English for Triplit Developers

Learn the English vocabulary for Triplit: local-first sync, offline-first queries, and explaining real-time collaborative state to a team.

Triplit is a local-first database that syncs automatically between client and server, so conversations about it revolve around a different mental model than typical request-response apps: data lives locally first, and the network is treated as an enhancement rather than a dependency.

Key Vocabulary

Local-first — an architecture where the application reads and writes to a local store first, treating the network sync as a background concern rather than something the UI blocks on. “The UI shouldn’t wait on a network round trip for this — local-first means we write to the local store immediately and let sync happen in the background.”

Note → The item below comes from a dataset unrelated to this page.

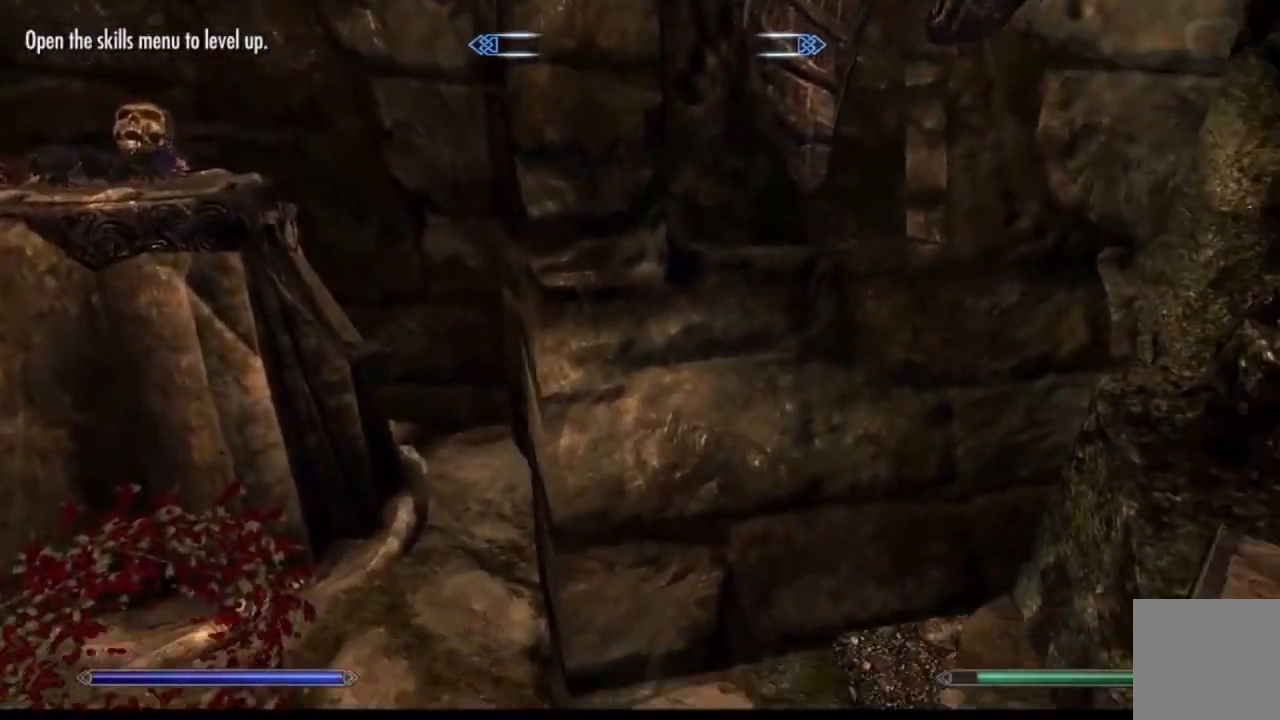
{"buttons": [], "left_stick": "center", "right_stick": "center", "events": [[150, "left_stick", "right"], [167, "right_stick", "center"], [367, "A", "down"], [367, "left_stick", "center"], [401, "A", "up"]]}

Optimistic update — a UI change applied immediately based on the assumption that a write will succeed, then reconciled or rolled back if the server later rejects it. “The list updates instantly because we’re doing an optimistic update — if the sync later fails, we roll the UI back and surface an error instead of blocking upfront.”

Conflict resolution — the logic that determines how two changes to the same data, made concurrently by different clients while offline, are merged once both come back online. “These two users edited the same record while offline — conflict resolution decides which change wins, or whether we need to merge both.”

Live query — a query subscription that automatically re-runs and updates its result set whenever the underlying data changes, without the developer manually invalidating or refetching. “We don’t need to manually refetch this list after a mutation — it’s a live query, so the UI updates automatically the moment the underlying data changes.”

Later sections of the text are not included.